Feasibility, efficacy, and adverse effects of outpatient antibacterial prophylaxis in children with acute myeloid leukemia

BACKGROUND Intensive chemotherapy for pediatric acute myeloid leukemia incurs the risk of infectious complications, but the benefits of antibiotic prophylaxis remain unclear. METHODS In the current study, among 103 children treated on the AML02 protocol between October 2002 and October 2008 at St. Jude Children's Research Hospital, the authors retrospectively assessed the effect of antibiotic prophylaxis on the frequency of febrile neutropenia, clinically or microbiologically confirmed infections (including bacteremia), and antibiotic resistance, as well as on the results of nasal and rectal surveillance cultures. Initially, patients received no prophylaxis or oral cephalosporin (group A). The protocol was then amended to administer intravenous cefepime alone or intravenous vancomycin plus either oral cephalosporin, oral ciprofloxacin, or intravenous cefepime (group B). RESULTS There were 334 infectious episodes. Patients in group A had a significantly greater frequency of documented infections and bacteremia (both P<.0001) (including gram-positive and gram-negative bacteremia; P=.0003 and.001, respectively) compared with patients in group B, especially viridans streptococcal bacteremia (P=.001). The incidence of febrile neutropenia without documented infection was not found to be different between the 2 groups. Five cases of bacteremia with vancomycin-resistant enterococci (VRE) occurred in group B (vs none in group A), without related mortality. Two of these cases were preceded by positive VRE rectal surveillance cultures. CONCLUSIONS Outpatient intravenous antibiotic prophylaxis is feasible in children with acute myeloid leukemia and reduces the frequency of documented infection but not of febrile neutropenia. Despite the emergence of VRE bacteremia, the benefits favor antibiotic prophylaxis. Creative approaches to shorten the duration of prophylaxis and thereby minimize resistance should be explored. Cancer 2014;120:1985-1992.

DATA SHOWN:
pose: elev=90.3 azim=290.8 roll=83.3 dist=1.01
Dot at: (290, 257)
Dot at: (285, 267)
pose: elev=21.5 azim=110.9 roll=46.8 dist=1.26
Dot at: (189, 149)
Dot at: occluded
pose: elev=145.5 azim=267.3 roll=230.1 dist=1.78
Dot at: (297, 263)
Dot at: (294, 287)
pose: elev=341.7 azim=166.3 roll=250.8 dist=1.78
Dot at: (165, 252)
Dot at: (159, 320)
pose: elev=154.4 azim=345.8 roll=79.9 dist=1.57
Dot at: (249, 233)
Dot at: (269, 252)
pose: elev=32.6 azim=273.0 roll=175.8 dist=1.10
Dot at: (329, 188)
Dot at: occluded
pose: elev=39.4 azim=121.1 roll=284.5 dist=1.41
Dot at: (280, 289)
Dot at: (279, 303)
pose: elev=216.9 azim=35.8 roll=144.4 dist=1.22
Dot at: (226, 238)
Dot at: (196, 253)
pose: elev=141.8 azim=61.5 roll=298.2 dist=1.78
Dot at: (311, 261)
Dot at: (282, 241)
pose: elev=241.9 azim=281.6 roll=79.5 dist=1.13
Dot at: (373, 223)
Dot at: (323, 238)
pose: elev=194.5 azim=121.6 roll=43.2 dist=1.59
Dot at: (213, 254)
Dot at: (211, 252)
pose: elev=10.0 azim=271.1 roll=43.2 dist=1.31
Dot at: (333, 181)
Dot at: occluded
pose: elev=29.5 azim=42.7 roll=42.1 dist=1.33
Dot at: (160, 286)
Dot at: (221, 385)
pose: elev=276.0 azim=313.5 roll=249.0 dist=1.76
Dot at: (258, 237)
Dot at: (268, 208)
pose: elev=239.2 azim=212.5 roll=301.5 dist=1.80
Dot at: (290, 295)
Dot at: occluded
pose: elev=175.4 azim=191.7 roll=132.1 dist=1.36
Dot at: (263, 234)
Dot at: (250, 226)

EXERCISE DETAILS:
Please state how many cases of vancomycin-resistant enterococci bacteremia occurred in group B, according to the leukemia abstract.

ANSWER BOX:
Five